You’ll need to go where there are no natural fabrics or fibres or anything even remotely resembling an environment suitable for life, like maybe one of those cheapo business hotels they build on roundabouts near airports, where everything is made of plastic and you can’t get a night’s sleep for Lenny Henry hurling himself around in the next room.
And if the woodworm don’t get you, the bookworms will. Oh, aye, there’s nothing imaginary about them. The dust you blow off the top of a dictionary when you haul it down off a shelf, that is the desiccated faeces of bookworms, that is. Vile things. Tiny maggots with Salman Rushdie’s head and Jabba the Hutt’s arse. Sometimes as many as a billion of them living in the spine of one dreary Orange Prize-winning paperback you were never going to read anyway. The only safe thing to do is to burn all your books, flame the lot, and find some other way to read books via a less worm-friendly interface (this paragraph was brought to you by Kindle, with supplementary suggestions from the Nazi Party).
And you know those silverfish you sometimes see scuttling round the edges of rooms? Well, they’re not also known as “carpet sharks” for nothing. Terrifying creatures if you only knew the close-up truth: body of a Great White, face of Alan Carr. If they were 10,000 times bigger, they would stun you with their terrible dentistry and camp repartee, then eat you.
More scary still, are shoe rats. It is possible you haven’t heard about shoe rats. Shoe rats are microscopic fragments of Ann Widdecombe that became detached when she was chucking herself about on that dancing programme. When the tsunami struck Japan, low-level radiation leakage borne on transoceanic currents gave life to these fragments, and they now make their homes in comfortable footwear of the kind touted in the rear pages of weekly magazines. One in three zip-up Naugahyde house shoes in this country is infested. Their main diet is toes. Within seven generations, scientists funded by L. K. Bennett report, they will be able to eat entire feet. They reproduce asexually, being virgins.

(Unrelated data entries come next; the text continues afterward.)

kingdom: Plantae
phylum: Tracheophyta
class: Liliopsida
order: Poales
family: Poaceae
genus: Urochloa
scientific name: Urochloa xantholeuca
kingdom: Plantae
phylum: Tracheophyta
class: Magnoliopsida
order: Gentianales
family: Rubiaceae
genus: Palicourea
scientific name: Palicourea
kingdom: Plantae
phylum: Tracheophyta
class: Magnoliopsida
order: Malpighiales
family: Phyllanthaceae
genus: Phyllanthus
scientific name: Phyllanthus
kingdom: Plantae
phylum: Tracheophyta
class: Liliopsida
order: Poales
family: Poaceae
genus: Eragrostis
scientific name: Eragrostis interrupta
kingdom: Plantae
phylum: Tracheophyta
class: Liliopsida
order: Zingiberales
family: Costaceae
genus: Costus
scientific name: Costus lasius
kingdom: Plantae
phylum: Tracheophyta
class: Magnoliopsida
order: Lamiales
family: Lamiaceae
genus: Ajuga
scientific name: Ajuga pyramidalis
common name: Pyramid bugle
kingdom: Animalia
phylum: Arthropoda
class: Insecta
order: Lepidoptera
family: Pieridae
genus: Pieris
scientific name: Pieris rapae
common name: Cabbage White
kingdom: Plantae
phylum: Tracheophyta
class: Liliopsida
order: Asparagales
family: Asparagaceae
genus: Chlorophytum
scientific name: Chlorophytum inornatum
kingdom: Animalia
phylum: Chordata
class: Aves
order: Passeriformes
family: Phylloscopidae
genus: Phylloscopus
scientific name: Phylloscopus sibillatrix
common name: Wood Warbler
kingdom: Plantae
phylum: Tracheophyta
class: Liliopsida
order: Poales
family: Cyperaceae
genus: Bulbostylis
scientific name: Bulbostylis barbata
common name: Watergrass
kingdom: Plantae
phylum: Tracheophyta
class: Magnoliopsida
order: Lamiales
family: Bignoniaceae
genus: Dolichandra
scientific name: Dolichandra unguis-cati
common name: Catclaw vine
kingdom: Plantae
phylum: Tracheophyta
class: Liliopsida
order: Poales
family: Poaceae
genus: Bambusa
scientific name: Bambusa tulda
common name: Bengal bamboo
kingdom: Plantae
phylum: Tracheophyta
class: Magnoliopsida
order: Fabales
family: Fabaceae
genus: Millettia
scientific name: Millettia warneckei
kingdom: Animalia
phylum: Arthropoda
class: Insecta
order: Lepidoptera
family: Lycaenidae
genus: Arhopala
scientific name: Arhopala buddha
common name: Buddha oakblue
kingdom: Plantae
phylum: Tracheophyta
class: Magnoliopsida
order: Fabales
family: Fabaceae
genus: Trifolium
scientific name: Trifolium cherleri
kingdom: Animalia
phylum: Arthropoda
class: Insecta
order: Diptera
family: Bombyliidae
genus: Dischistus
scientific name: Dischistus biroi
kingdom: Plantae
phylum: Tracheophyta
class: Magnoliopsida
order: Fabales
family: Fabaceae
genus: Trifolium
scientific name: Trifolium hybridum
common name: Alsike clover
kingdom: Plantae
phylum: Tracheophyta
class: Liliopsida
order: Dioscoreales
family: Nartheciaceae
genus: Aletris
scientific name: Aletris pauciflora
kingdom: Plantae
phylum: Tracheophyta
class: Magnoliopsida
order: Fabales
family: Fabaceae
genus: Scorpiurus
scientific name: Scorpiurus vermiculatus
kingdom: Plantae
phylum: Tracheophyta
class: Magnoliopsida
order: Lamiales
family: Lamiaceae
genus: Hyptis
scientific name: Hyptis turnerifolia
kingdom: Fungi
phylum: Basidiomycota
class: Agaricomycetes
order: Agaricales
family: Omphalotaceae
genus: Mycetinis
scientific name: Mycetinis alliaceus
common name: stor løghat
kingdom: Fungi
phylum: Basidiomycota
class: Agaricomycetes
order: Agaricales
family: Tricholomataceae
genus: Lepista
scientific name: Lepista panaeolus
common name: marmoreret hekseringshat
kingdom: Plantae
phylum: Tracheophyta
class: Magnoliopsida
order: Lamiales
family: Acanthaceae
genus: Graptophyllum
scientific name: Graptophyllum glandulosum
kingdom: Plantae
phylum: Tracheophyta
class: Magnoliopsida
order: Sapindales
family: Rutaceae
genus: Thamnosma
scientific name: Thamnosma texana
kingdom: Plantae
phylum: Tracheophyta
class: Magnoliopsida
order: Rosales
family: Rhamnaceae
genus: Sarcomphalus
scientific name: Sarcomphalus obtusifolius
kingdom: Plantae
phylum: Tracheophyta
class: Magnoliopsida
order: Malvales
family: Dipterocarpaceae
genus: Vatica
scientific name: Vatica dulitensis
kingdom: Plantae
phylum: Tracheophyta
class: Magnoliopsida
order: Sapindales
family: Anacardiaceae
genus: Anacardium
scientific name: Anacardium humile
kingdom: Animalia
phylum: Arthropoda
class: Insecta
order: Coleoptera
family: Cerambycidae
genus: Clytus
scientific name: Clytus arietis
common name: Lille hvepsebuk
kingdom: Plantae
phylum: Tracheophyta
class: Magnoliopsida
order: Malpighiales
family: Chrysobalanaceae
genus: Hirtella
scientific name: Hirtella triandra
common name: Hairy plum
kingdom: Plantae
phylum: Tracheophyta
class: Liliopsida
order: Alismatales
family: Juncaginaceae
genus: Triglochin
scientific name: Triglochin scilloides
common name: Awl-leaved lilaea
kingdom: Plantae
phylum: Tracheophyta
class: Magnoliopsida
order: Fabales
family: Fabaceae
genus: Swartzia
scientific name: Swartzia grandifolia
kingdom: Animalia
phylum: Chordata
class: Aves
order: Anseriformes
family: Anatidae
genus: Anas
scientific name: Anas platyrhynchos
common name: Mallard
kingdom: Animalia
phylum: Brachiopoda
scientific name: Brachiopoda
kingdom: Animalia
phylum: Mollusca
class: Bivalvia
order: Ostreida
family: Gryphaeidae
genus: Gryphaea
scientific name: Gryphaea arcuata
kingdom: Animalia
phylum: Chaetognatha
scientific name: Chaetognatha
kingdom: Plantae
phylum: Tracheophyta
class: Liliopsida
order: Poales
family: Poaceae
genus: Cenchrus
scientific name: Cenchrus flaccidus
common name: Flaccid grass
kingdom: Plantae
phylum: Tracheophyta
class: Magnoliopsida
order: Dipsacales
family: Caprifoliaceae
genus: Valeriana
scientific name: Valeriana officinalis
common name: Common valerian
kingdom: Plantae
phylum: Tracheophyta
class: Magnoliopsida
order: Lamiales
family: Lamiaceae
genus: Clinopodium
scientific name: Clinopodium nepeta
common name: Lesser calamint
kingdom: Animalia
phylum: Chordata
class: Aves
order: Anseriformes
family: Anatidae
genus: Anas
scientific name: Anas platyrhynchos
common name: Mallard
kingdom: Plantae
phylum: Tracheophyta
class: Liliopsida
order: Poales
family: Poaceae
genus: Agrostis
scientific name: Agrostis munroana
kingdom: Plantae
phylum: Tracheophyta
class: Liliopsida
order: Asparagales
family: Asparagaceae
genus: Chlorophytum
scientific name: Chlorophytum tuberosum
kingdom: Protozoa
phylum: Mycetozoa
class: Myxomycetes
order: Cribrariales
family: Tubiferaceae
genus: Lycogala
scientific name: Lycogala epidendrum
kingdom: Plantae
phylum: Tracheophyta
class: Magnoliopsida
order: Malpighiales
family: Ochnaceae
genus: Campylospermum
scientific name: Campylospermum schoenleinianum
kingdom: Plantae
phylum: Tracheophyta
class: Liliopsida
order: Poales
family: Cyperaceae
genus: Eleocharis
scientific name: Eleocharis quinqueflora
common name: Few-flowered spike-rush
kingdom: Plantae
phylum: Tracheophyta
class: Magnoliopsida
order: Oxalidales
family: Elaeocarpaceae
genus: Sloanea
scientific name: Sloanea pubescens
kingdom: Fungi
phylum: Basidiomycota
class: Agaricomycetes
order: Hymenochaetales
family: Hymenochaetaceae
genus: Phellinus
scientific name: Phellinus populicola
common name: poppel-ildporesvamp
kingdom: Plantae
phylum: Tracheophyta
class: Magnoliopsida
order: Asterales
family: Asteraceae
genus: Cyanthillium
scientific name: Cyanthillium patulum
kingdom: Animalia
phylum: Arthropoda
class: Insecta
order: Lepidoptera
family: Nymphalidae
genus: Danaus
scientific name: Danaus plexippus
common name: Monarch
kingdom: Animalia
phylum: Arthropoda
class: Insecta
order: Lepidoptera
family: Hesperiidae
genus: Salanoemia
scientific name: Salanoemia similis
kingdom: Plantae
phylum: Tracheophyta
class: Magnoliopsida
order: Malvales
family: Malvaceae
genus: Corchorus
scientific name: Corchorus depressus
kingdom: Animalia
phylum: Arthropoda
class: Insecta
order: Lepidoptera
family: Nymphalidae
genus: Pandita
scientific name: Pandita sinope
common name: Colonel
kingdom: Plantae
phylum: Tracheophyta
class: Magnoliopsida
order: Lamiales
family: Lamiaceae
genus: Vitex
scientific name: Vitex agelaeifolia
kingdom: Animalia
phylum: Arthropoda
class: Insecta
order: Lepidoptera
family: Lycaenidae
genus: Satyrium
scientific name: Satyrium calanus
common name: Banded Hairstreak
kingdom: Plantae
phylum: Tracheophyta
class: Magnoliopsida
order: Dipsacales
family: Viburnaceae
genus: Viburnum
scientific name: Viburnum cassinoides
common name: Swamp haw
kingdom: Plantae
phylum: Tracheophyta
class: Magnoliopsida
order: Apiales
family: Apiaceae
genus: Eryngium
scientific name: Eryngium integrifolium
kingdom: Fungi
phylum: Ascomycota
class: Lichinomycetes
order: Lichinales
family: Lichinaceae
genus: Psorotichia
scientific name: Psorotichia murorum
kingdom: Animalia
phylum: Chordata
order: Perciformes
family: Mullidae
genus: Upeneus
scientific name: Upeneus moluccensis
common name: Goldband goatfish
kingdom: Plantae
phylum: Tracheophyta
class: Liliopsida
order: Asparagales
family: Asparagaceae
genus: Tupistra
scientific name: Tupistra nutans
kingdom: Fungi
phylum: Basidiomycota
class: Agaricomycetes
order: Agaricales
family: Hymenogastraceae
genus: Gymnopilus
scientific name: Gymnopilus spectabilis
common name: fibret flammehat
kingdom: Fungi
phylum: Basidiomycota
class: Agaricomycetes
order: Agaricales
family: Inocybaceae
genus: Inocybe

Now, lightbulb salamanders. Heavily tanned from the table lamp environment in which they thrive, but essentially benevolent, these micro-lizards, magnified to a power of a million, reveal themselves to look like Richard Madeley in a tracksuit. They don’t do much but loll there, tweeting about what they might have for lunch and occasionally recommending a good thriller, but some people are freaked out by them. You can get rid of them by changing to eco-bulbs, says a report published by the makers of eco-bulbs.
One last thing — and this is true, this is — never go to the loo again. Because you know those fish you get in the Amazon that swim up your urine stream and lodge in your urethra with their poisoned barbs? Well, they now live mostly in loos, principally in Northern Europe. So if you don’t use enough Domestos, you’re going to need a portcullis on your wossname.